Latte Sippers.jpgI participated in a truly mind-boggling panel Sunday in which I joined awesome people like Lee Felsenstein and Greg Brown to discuss whether bringing technology to the developing world was a "boon or bane". Lee, inventor of the Osborne, the first portable PC, and of the pedal-powered PC intended for use in Laos, went first. He had barely introduced the pedal-powered PC concept when the moderator, one Sylvia, who appeared to be channeling Sally Jesse Raphael or some such TV host, accused him of using child labor (kids pedal the bike to power the PC in powerless rural Laos), pulled in her teenage son to opine whether he would like to pedal for internet access, and generally was rude and dismissive of most everyone on the panel.


The Berkeley Blog reports the evening better than I will attempt to do here so I'll pull out a few choice excerpts from their report. But the gist of the argument is that exporting technology is exporting consumerism and destroying local cultures. My argument, which I didn't really get a chance to make (although I fared better than others on the panel), was that by building up tech skills, production skills, and know-how, people in these places will have a chance to control the means of production and will have a voice in deciding what kind of media they want. To sit in Berkeley and sip lattes while bemoaning the MTV-ization of the world is merely to guarantee how it will go down.


So, here are some choice excerpts from the Berkeley Blog report:


Next up was Greg Brown, an extremely personable entrepreneur who was involved in bringing satellite TV to Africa. Once again, he got part-way through his talk when Sylvia started berating him, this time about bringing MTV to the developing countries, and what a terrible thing it was. Greg seemed more comfortable challenging Sylvia than Lee was, and he pointed out that while cultures can lose local identity when you bring technology in, they also need the ability to voice their own concerns to the wider world, which broadcast gives. Unfortunately, no one wanted to discuss the empowering part of offering choice and the possibility of talking back to the Western World using the West's own technology, the moderator and the audience just wanted to blame Greg for importing the wasteland of current American popular culture to the developing world.
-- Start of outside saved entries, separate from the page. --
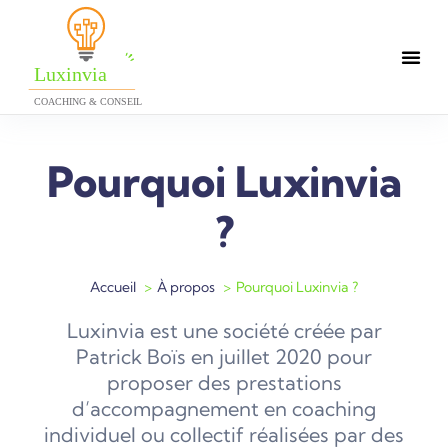
Pourquoi Luxinvia
?
Accueil
À propos
Pourquoi Luxinvia ?
Luxinvia est une société créée par
Patrick Boïs en juillet 2020 pour
proposer des prestations
d’accompagnement en coaching
individuel ou collectif réalisées par des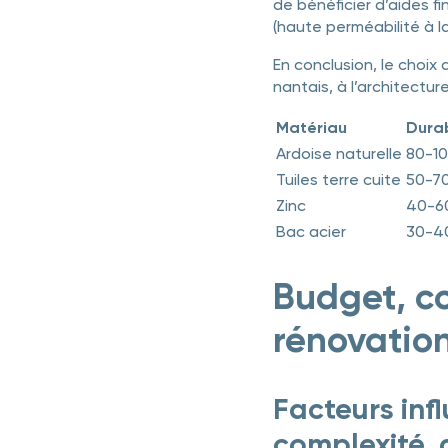
de bénéficier d’aides f
(haute perméabilité à la
En conclusion, le choix
nantais, à l’architectu
Matériau
Durab
Ardoise naturelle
80-10
Tuiles terre cuite
50-7
Zinc
40-6
Bac acier
30-4
Budget, co
rénovation
Facteurs infl
complexité, a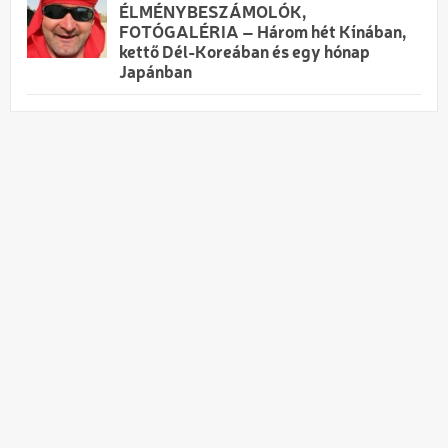
ÉLMÉNYBESZÁMOLÓK,
FOTÓGALÉRIA – Három hét Kínában,
kettő Dél-Koreában és egy hónap
Japánban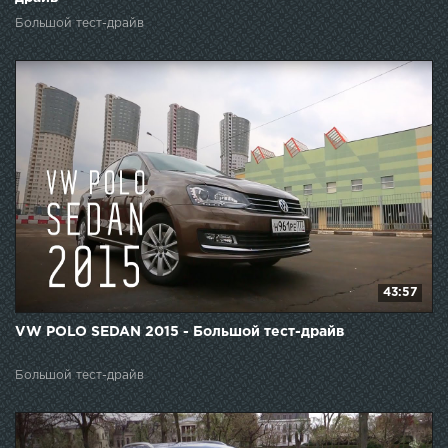
Большой тест-драйв
43:57
VW POLO SEDAN 2015 - Большой тест-драйв
Большой тест-драйв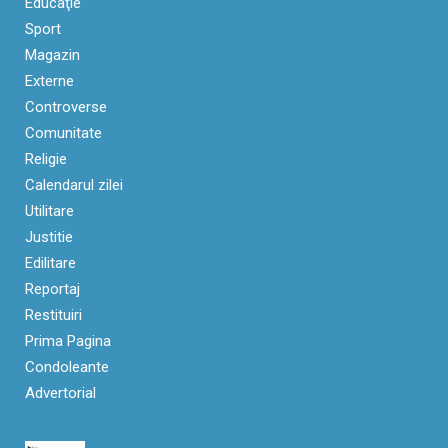
Educaţie
Sport
Magazin
Externe
Controverse
Comunitate
Religie
Calendarul zilei
Utilitare
Justitie
Edilitare
Reportaj
Restituiri
Prima Pagina
Condoleante
Advertorial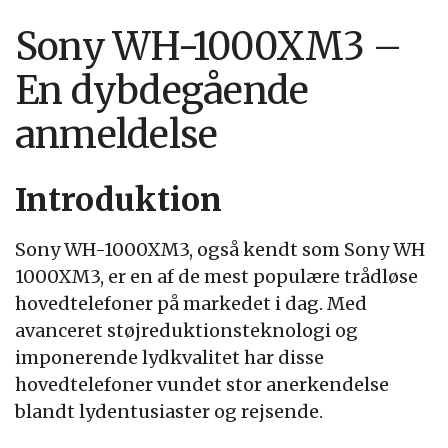
Sony WH-1000XM3 –
En dybdegående
anmeldelse
Introduktion
Sony WH-1000XM3, også kendt som Sony WH
1000XM3, er en af de mest populære trådløse
hovedtelefoner på markedet i dag. Med
avanceret støjreduktionsteknologi og
imponerende lydkvalitet har disse
hovedtelefoner vundet stor anerkendelse
blandt lydentusiaster og rejsende.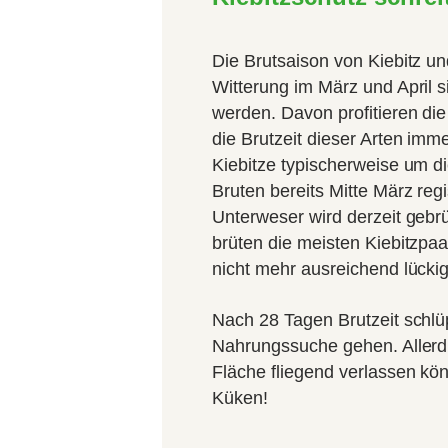
Die Brutsaison von Kiebitz u
Witterung im März und April 
werden. Davon profitieren di
die Brutzeit dieser Arten imme
Kiebitze typischerweise um d
Bruten bereits Mitte März reg
Unterweser wird derzeit gebr
brüten die meisten Kiebitzpaa
nicht mehr ausreichend lückig 
Nach 28 Tagen Brutzeit schlüp
Nahrungssuche gehen. Allerdin
Fläche fliegend verlassen kö
Küken!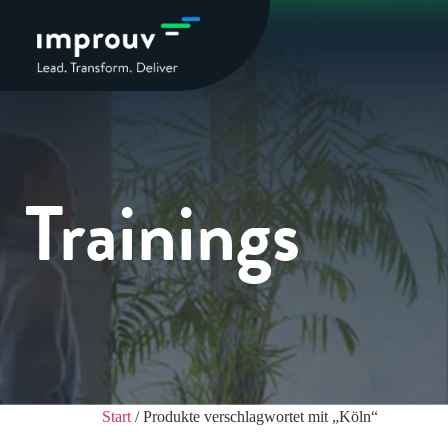
Trainings
Start
/ Produkte verschlagwortet mit „Köln“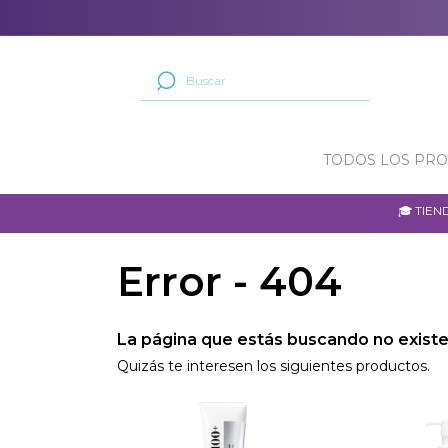
TODOS LOS PR
🎓 TIE
Error - 404
La página que estás buscando no existe
Quizás te interesen los siguientes productos.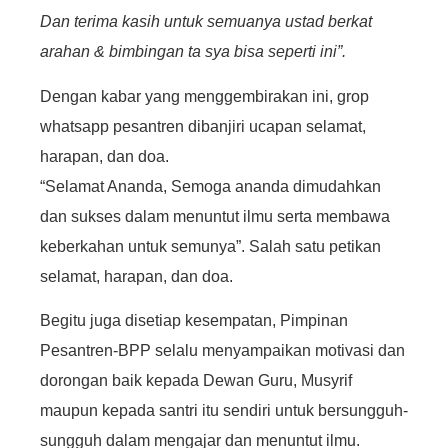
Dan terima kasih untuk semuanya ustad berkat
arahan & bimbingan ta sya bisa seperti ini”.
Dengan kabar yang menggembirakan ini, grop
whatsapp pesantren dibanjiri ucapan selamat,
harapan, dan doa.
“Selamat Ananda, Semoga ananda dimudahkan
dan sukses dalam menuntut ilmu serta membawa
keberkahan untuk semunya”. Salah satu petikan
selamat, harapan, dan doa.
Begitu juga disetiap kesempatan, Pimpinan
Pesantren-BPP selalu menyampaikan motivasi dan
dorongan baik kepada Dewan Guru, Musyrif
maupun kepada santri itu sendiri untuk bersungguh-
sungguh dalam mengajar dan menuntut ilmu.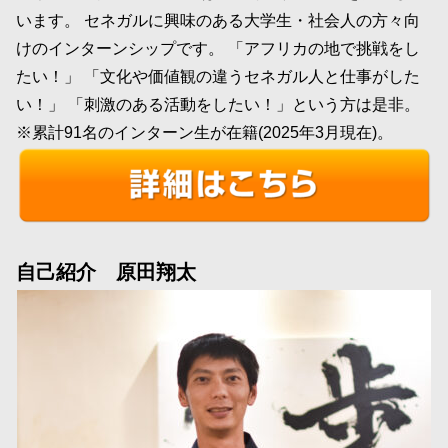
います。 セネガルに興味のある大学生・社会人の方々向
けのインターンシップです。 「アフリカの地で挑戦をし
たい！」 「文化や価値観の違うセネガル人と仕事がした
い！」 「刺激のある活動をしたい！」という方は是非。
※累計91名のインターン生が在籍(2025年3月現在)。
自己紹介 原田翔太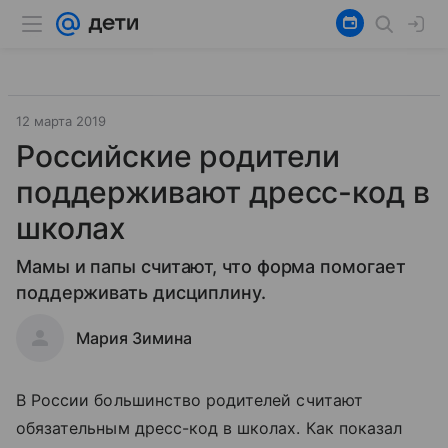
12 марта 2019
Российские родители
поддерживают дресс-код в
школах
Мамы и папы считают, что форма помогает
поддерживать дисциплину.
Мария Зимина
В России большинство родителей считают
обязательным дресс-код в школах. Как показал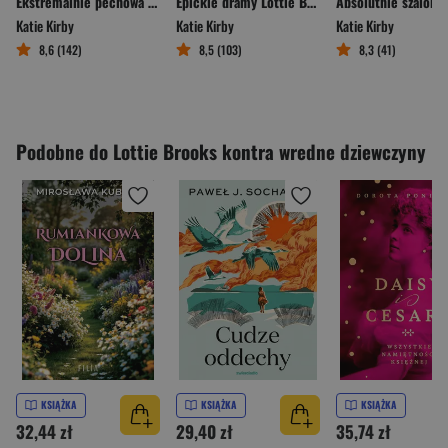
Ekstremalnie pechowa wycieczka Lottie Brooks
Epickie dramy Lottie Brooks
Katie Kirby
Katie Kirby
Katie Kirby
8,6 (142)
8,5 (103)
8,3 (41)
Podobne do Lottie Brooks kontra wredne dziewczyny
KSIĄŻKA
KSIĄŻKA
KSIĄŻKA
32,44 zł
29,40 zł
35,74 zł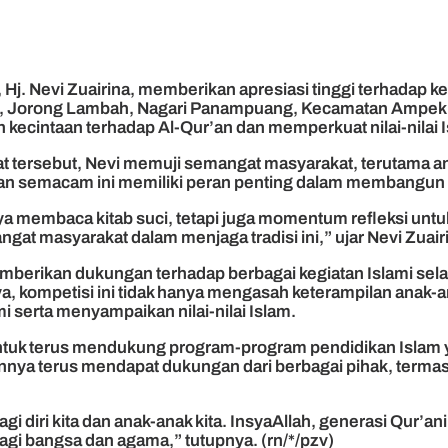
 Hj. Nevi Zuairina, memberikan apresiasi tinggi terhadap k
ak, Jorong Lambah, Nagari Panampuang, Kecamatan Ampek 
kecintaan terhadap Al-Qur’an dan memperkuat nilai-nilai 
 tersebut, Nevi memuji semangat masyarakat, terutama an
n semacam ini memiliki peran penting dalam membangun ka
ya membaca kitab suci, tetapi juga momentum refleksi un
at masyarakat dalam menjaga tradisi ini,” ujar Nevi Zuair
memberikan dukungan terhadap berbagai kegiatan Islami se
a, kompetisi ini tidak hanya mengasah keterampilan anak-
serta menyampaikan nilai-nilai Islam.
ntuk terus mendukung program-program pendidikan Islam 
lainnya terus mendapat dukungan dari berbagai pihak, ter
 diri kita dan anak-anak kita. InsyaAllah, generasi Qur’an
agi bangsa dan agama,” tutupnya. (rn/*/pzv)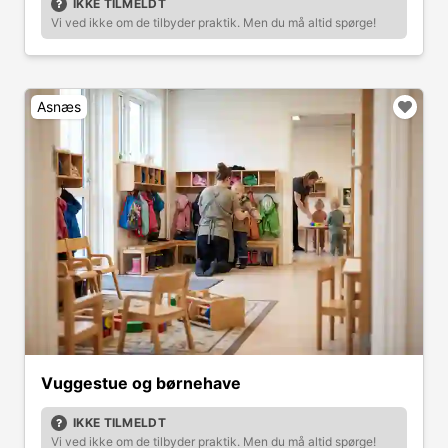
IKKE TILMELDT
Vi ved ikke om de tilbyder praktik. Men du må altid spørge!
Asnæs
Vuggestue og børnehave
IKKE TILMELDT
Vi ved ikke om de tilbyder praktik. Men du må altid spørge!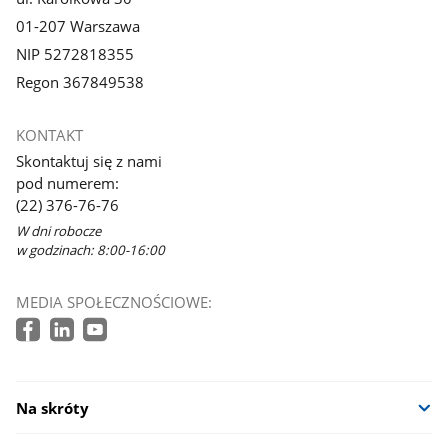
01-207 Warszawa
NIP 5272818355
Regon 367849538
KONTAKT
Skontaktuj się z nami
pod numerem:
(22) 376-76-76
W dni robocze
w godzinach: 8:00-16:00
MEDIA SPOŁECZNOŚCIOWE:
Na skróty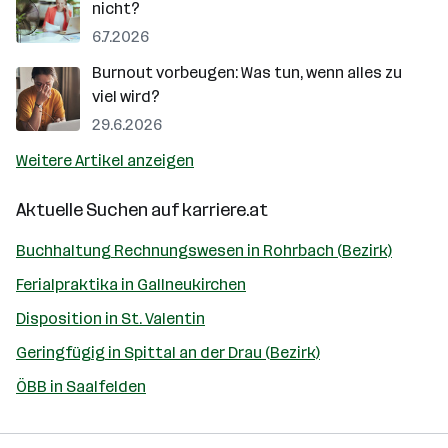
nicht?
6.7.2026
Burnout vorbeugen: Was tun, wenn alles zu
viel wird?
29.6.2026
Weitere Artikel anzeigen
Aktuelle Suchen auf
karriere.at
Buchhaltung Rechnungswesen in Rohrbach (Bezirk)
Ferialpraktika in Gallneukirchen
Disposition in St. Valentin
Geringfügig in Spittal an der Drau (Bezirk)
ÖBB in Saalfelden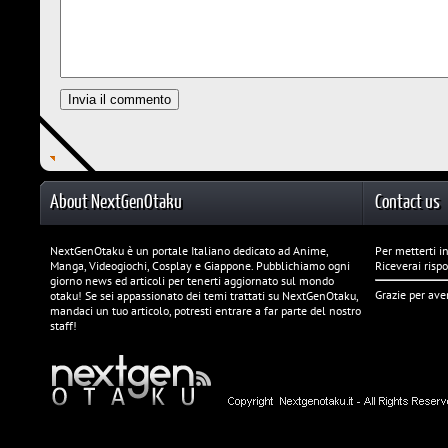
About NextGenOtaku
Contact us
NextGenOtaku è un portale Italiano dedicato ad Anime,
Per metterti in
Manga, Videogiochi, Cosplay e Giappone. Pubblichiamo ogni
Riceverai risp
giorno news ed articoli per tenerti aggiornato sul mondo
Grazie per ave
otaku! Se sei appassionato dei temi trattati su NextGenOtaku,
mandaci un tuo articolo, potresti entrare a far parte del nostro
staff!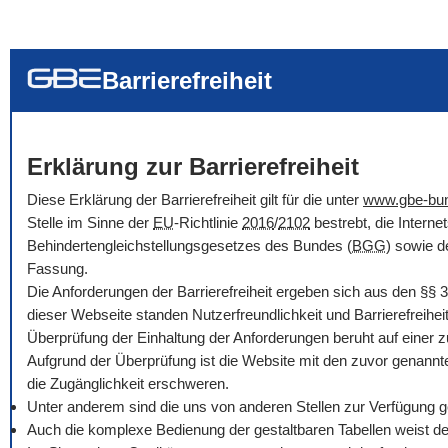
... alle Worte
... eines der Wort
... genau diesen
Barrierefreiheit
Erklärung zur Barrierefreiheit
Diese Erklärung der Barrierefreiheit gilt für die unter
www.gbe-bu
Stelle im Sinne der
EU
-Richtlinie
2016
/
2102
bestrebt, die Intern
Behindertengleichstellungsgesetzes des Bundes (
BGG
) sowie d
Fassung.
Die Anforderungen der Barrierefreiheit ergeben sich aus den
§§
3
dieser Webseite standen Nutzerfreundlichkeit und Barrierefreihe
Überprüfung der Einhaltung der Anforderungen beruht auf einer 
Aufgrund der Überprüfung ist die Website mit den zuvor genannt
die Zugänglichkeit erschweren.
Unter anderem sind die uns von anderen Stellen zur Verfügung ges
Auch die komplexe Bedienung der gestaltbaren Tabellen weist der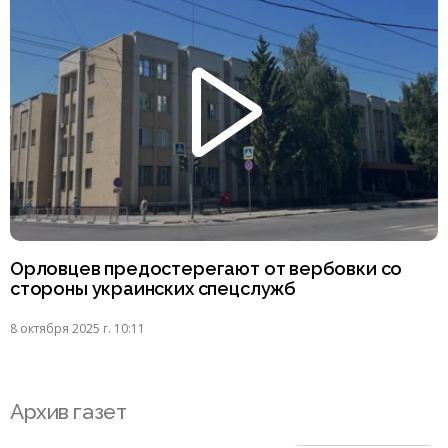
Орловцев предостерегают от вербовки со
стороны украинских спецслужб
8 октября 2025 г. 10:11
Архив газет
Last up was Richard Koman, who had been part of the Internet Archive's Bookmobile in Uganda project, and who talked about the reception the bookmobile got in Uganda (and painted a far less encouraging picture than Brewster Kahle has when I have heard him describe it). Richard got interrupted as well, in his case by questions from the audience like "Why didn't you use African books?" (they did have a few primers written in African languages, but Ugandans wanted English books, and African books published in English are generally copyrighted) and "Why didn't you go to Oakland" (the need is much greater in Uganda).


Many of the questions and challenges had an incredibly patronizing undertone of the wealthy (white) do-gooders trying to protect the poor (colored) noble savages from the ravages of western technology, following which the do-gooders would get into their Volvos and drive back to their homes in Berkeley with electricity, clean running water, telephones, and fast Internet connections and write in their blogs on their i-Macs about the horrors of technology for the third world. Both people of color in the room picked up on the tone and commented on it, but nobody responded directly to their comments. It was Berkeley at its most superficial and most stereotypical. Along with the bizarre in-your-face with sophomoric challenge moderating style, it also seemed like such an unproductive dichotomy to draw, like a bourgeois church club in 1820's Manchester England resolving that England should spare India the pollution and working conditions (and power) of the satanic mills of the industrial revolutions.


It was disappointing that the discussion was so unproductive and superficial, because there are serious issues worth working on nearby. Technology and western culture are coming to the developing world, and anyone who has lived or traveled extensively in the developing world is aware of the deep hunger for both. The more interesting and actionable question is how can we empower people in the developing world to be producers of culture, and users of technology for their own benefit, as opposed to being just consumers of monopoly culture, and objects of technology. That's a discussion that I'd like to engage in with some of Berkeley's many technologically literate and socially conscious residents, but it wasn't to be had during tonight's the Berkeley CyberSalon, which is too bad.